GOAL:
Drop every picture, then transcribe the remaining data exactly.

RECORDS TO PROCESS:
--*--

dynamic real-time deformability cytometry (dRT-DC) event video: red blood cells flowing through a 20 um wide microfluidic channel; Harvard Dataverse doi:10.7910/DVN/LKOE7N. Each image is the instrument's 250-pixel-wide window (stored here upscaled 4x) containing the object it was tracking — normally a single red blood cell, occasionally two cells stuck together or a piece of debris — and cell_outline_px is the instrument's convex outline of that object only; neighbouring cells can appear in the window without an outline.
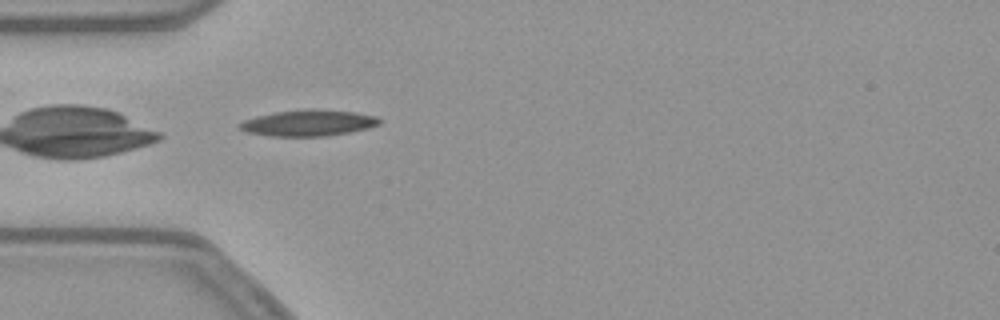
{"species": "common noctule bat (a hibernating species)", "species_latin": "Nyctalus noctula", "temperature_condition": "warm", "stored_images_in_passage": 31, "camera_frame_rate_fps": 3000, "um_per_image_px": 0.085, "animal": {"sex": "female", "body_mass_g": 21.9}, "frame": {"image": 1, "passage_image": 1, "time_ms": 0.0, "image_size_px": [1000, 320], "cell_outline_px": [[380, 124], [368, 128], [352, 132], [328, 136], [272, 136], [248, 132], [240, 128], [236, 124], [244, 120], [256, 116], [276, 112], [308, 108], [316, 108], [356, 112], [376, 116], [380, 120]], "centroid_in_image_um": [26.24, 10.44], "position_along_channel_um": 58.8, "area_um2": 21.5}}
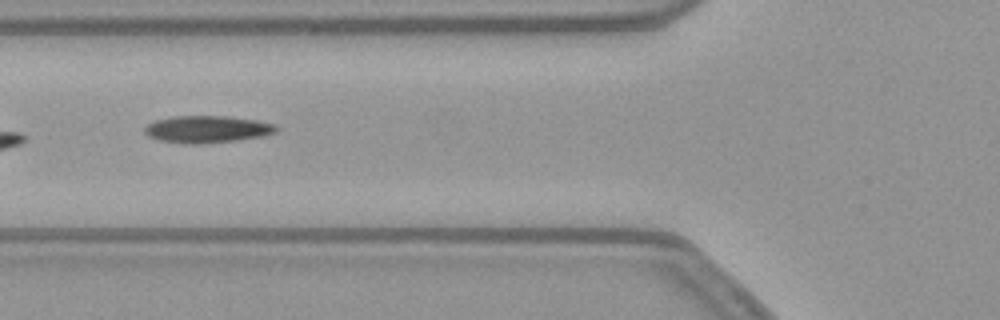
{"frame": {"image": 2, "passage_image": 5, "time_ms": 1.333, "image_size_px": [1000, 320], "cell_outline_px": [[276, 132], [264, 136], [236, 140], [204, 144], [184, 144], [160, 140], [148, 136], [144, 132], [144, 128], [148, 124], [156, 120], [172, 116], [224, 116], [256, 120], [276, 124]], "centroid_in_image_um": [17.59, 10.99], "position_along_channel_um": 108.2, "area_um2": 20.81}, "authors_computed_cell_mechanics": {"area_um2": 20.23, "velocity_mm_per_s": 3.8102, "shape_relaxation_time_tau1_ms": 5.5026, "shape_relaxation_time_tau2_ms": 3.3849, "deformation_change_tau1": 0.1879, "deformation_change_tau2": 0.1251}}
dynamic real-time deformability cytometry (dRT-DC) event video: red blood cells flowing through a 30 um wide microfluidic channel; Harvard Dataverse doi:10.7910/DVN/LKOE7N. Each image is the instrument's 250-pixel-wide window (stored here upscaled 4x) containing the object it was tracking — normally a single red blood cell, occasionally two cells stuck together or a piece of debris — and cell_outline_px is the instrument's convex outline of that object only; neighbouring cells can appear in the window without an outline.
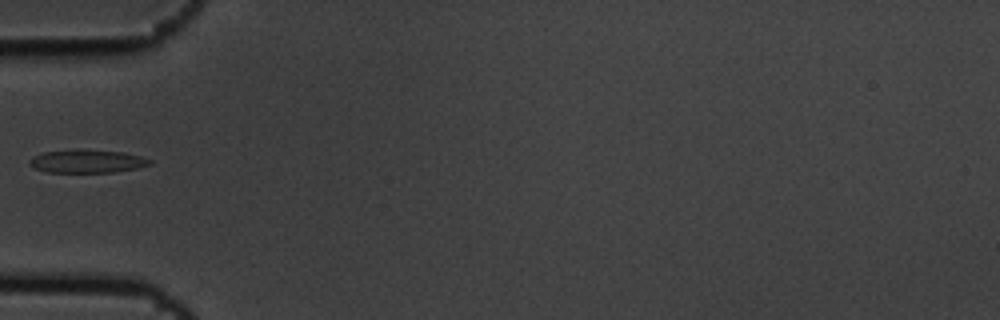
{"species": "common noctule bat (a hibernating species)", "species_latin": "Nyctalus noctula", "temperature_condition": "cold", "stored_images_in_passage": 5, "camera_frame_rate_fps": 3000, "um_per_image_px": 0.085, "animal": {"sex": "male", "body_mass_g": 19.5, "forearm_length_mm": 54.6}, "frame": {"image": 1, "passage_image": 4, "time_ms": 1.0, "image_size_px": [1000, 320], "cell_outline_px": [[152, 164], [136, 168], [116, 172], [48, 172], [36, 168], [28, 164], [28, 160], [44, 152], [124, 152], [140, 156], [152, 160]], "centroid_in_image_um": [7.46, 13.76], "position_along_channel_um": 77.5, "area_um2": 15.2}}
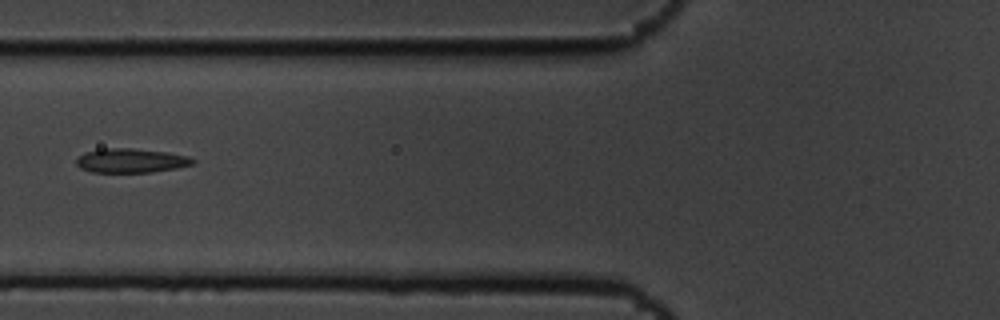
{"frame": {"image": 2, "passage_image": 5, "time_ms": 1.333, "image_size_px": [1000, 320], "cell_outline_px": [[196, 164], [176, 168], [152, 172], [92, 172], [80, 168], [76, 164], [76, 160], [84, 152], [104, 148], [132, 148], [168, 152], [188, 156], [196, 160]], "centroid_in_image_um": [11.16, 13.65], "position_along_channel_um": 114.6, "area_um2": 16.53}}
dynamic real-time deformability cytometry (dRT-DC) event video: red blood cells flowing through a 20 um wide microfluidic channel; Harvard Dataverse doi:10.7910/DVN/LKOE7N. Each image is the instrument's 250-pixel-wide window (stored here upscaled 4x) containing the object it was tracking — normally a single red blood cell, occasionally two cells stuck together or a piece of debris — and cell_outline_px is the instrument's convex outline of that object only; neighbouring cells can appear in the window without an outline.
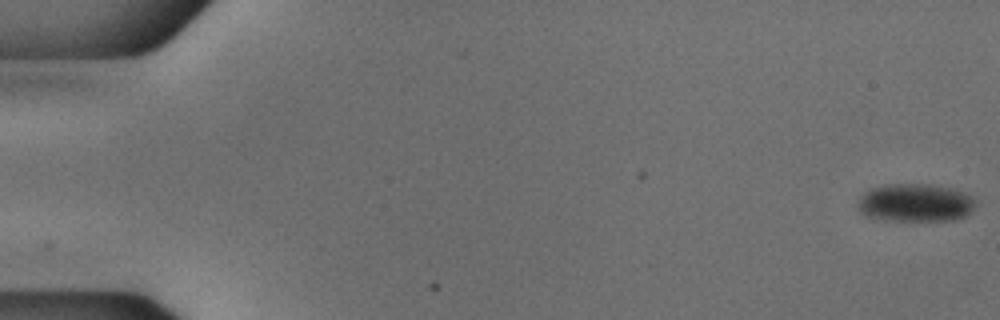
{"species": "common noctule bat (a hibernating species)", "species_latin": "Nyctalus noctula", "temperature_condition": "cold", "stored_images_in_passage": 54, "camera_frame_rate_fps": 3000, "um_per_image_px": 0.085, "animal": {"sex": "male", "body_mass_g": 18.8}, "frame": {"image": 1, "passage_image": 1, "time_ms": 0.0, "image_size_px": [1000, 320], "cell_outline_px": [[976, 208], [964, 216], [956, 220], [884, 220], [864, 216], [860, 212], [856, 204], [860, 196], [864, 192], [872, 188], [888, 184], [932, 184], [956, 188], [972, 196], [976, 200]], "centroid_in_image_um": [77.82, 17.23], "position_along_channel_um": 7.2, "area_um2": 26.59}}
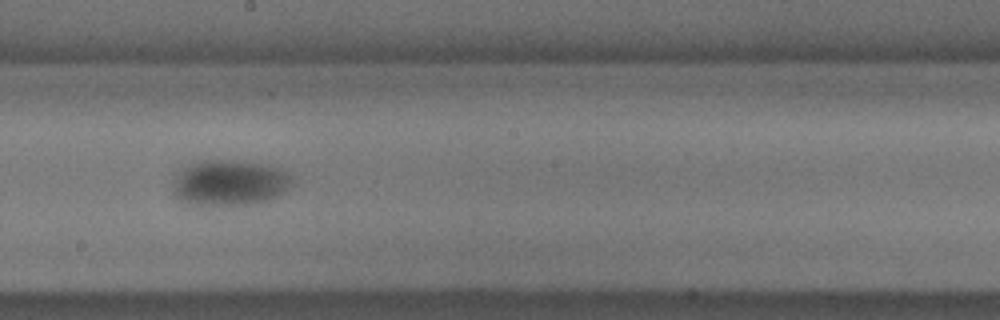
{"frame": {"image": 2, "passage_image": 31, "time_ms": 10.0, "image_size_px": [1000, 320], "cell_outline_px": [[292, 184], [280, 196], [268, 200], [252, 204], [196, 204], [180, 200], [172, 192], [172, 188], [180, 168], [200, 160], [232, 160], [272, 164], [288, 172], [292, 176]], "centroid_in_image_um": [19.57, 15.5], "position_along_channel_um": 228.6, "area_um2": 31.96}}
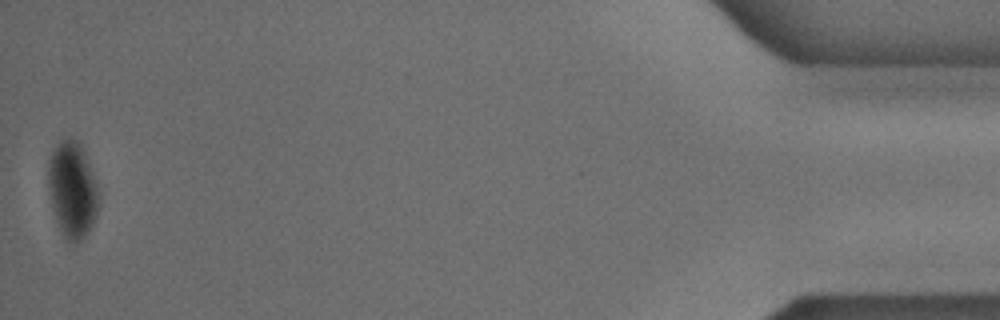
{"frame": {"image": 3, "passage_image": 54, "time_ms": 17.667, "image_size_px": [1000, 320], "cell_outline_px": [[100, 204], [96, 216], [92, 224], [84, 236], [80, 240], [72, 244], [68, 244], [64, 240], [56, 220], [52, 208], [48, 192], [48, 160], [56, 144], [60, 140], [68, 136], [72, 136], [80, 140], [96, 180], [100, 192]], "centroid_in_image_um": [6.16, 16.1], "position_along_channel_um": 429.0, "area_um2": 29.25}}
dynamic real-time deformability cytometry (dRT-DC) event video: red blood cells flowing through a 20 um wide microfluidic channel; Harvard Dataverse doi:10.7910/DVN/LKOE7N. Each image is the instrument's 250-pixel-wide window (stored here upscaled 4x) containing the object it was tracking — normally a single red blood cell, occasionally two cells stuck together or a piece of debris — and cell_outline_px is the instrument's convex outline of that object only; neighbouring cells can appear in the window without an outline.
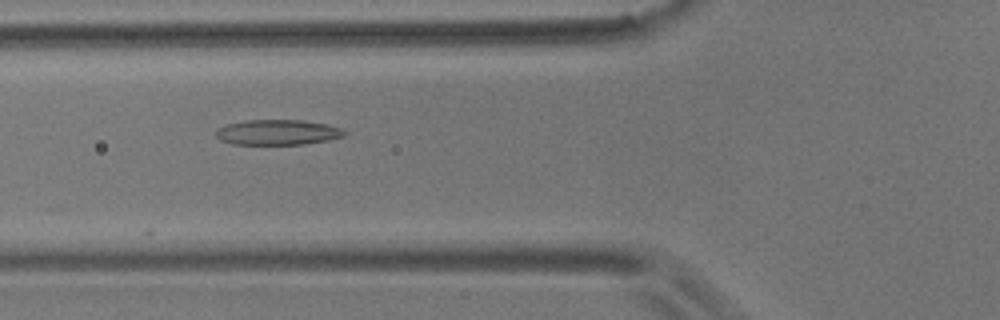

--*--

FINISHED EXERCISE:
dynamic real-time deformability cytometry (dRT-DC) event video: red blood cells flowing through a 20 um wide microfluidic channel; Harvard Dataverse doi:10.7910/DVN/LKOE7N. Each image is the instrument's 250-pixel-wide window (stored here upscaled 4x) containing the object it was tracking — normally a single red blood cell, occasionally two cells stuck together or a piece of debris — and cell_outline_px is the instrument's convex outline of that object only; neighbouring cells can appear in the window without an outline.
{"species": "common noctule bat (a hibernating species)", "species_latin": "Nyctalus noctula", "temperature_condition": "warm", "stored_images_in_passage": 31, "camera_frame_rate_fps": 3000, "um_per_image_px": 0.085, "animal": {"sex": "female", "body_mass_g": 21.9}, "frame": {"image": 1, "passage_image": 1, "time_ms": 0.0, "image_size_px": [1000, 320], "cell_outline_px": [[380, 124], [368, 128], [352, 132], [328, 136], [272, 136], [248, 132], [240, 128], [236, 124], [244, 120], [256, 116], [276, 112], [308, 108], [316, 108], [356, 112], [376, 116], [380, 120]], "centroid_in_image_um": [26.24, 10.44], "position_along_channel_um": 58.8, "area_um2": 21.5}}
{"frame": {"image": 2, "passage_image": 5, "time_ms": 1.333, "image_size_px": [1000, 320], "cell_outline_px": [[276, 132], [264, 136], [236, 140], [204, 144], [184, 144], [160, 140], [148, 136], [144, 132], [144, 128], [148, 124], [156, 120], [172, 116], [224, 116], [256, 120], [276, 124]], "centroid_in_image_um": [17.59, 10.99], "position_along_channel_um": 108.2, "area_um2": 20.81}, "authors_computed_cell_mechanics": {"area_um2": 20.23, "velocity_mm_per_s": 3.8102, "shape_relaxation_time_tau1_ms": 5.5026, "shape_relaxation_time_tau2_ms": 3.3849, "deformation_change_tau1": 0.1879, "deformation_change_tau2": 0.1251}}
dynamic real-time deformability cytometry (dRT-DC) event video: red blood cells flowing through a 30 um wide microfluidic channel; Harvard Dataverse doi:10.7910/DVN/LKOE7N. Each image is the instrument's 250-pixel-wide window (stored here upscaled 4x) containing the object it was tracking — normally a single red blood cell, occasionally two cells stuck together or a piece of debris — and cell_outline_px is the instrument's convex outline of that object only; neighbouring cells can appear in the window without an outline.
{"species": "common noctule bat (a hibernating species)", "species_latin": "Nyctalus noctula", "temperature_condition": "cold", "stored_images_in_passage": 5, "camera_frame_rate_fps": 3000, "um_per_image_px": 0.085, "animal": {"sex": "male", "body_mass_g": 19.5, "forearm_length_mm": 54.6}, "frame": {"image": 1, "passage_image": 4, "time_ms": 1.0, "image_size_px": [1000, 320], "cell_outline_px": [[152, 164], [136, 168], [116, 172], [48, 172], [36, 168], [28, 164], [28, 160], [44, 152], [124, 152], [140, 156], [152, 160]], "centroid_in_image_um": [7.46, 13.76], "position_along_channel_um": 77.5, "area_um2": 15.2}}
{"frame": {"image": 2, "passage_image": 5, "time_ms": 1.333, "image_size_px": [1000, 320], "cell_outline_px": [[196, 164], [176, 168], [152, 172], [92, 172], [80, 168], [76, 164], [76, 160], [84, 152], [104, 148], [132, 148], [168, 152], [188, 156], [196, 160]], "centroid_in_image_um": [11.16, 13.65], "position_along_channel_um": 114.6, "area_um2": 16.53}}
dynamic real-time deformability cytometry (dRT-DC) event video: red blood cells flowing through a 20 um wide microfluidic channel; Harvard Dataverse doi:10.7910/DVN/LKOE7N. Each image is the instrument's 250-pixel-wide window (stored here upscaled 4x) containing the object it was tracking — normally a single red blood cell, occasionally two cells stuck together or a piece of debris — and cell_outline_px is the instrument's convex outline of that object only; neighbouring cells can appear in the window without an outline.
{"species": "common noctule bat (a hibernating species)", "species_latin": "Nyctalus noctula", "temperature_condition": "cold", "stored_images_in_passage": 54, "camera_frame_rate_fps": 3000, "um_per_image_px": 0.085, "animal": {"sex": "male", "body_mass_g": 18.8}, "frame": {"image": 1, "passage_image": 1, "time_ms": 0.0, "image_size_px": [1000, 320], "cell_outline_px": [[976, 208], [964, 216], [956, 220], [884, 220], [864, 216], [860, 212], [856, 204], [860, 196], [864, 192], [872, 188], [888, 184], [932, 184], [956, 188], [972, 196], [976, 200]], "centroid_in_image_um": [77.82, 17.23], "position_along_channel_um": 7.2, "area_um2": 26.59}}
{"frame": {"image": 2, "passage_image": 31, "time_ms": 10.0, "image_size_px": [1000, 320], "cell_outline_px": [[292, 184], [280, 196], [268, 200], [252, 204], [196, 204], [180, 200], [172, 192], [172, 188], [180, 168], [200, 160], [232, 160], [272, 164], [288, 172], [292, 176]], "centroid_in_image_um": [19.57, 15.5], "position_along_channel_um": 228.6, "area_um2": 31.96}}
{"frame": {"image": 3, "passage_image": 54, "time_ms": 17.667, "image_size_px": [1000, 320], "cell_outline_px": [[100, 204], [96, 216], [92, 224], [84, 236], [80, 240], [72, 244], [68, 244], [64, 240], [56, 220], [52, 208], [48, 192], [48, 160], [56, 144], [60, 140], [68, 136], [72, 136], [80, 140], [96, 180], [100, 192]], "centroid_in_image_um": [6.16, 16.1], "position_along_channel_um": 429.0, "area_um2": 29.25}}
dynamic real-time deformability cytometry (dRT-DC) event video: red blood cells flowing through a 20 um wide microfluidic channel; Harvard Dataverse doi:10.7910/DVN/LKOE7N. Each image is the instrument's 250-pixel-wide window (stored here upscaled 4x) containing the object it was tracking — normally a single red blood cell, occasionally two cells stuck together or a piece of debris — and cell_outline_px is the instrument's convex outline of that object only; neighbouring cells can appear in the window without an outline.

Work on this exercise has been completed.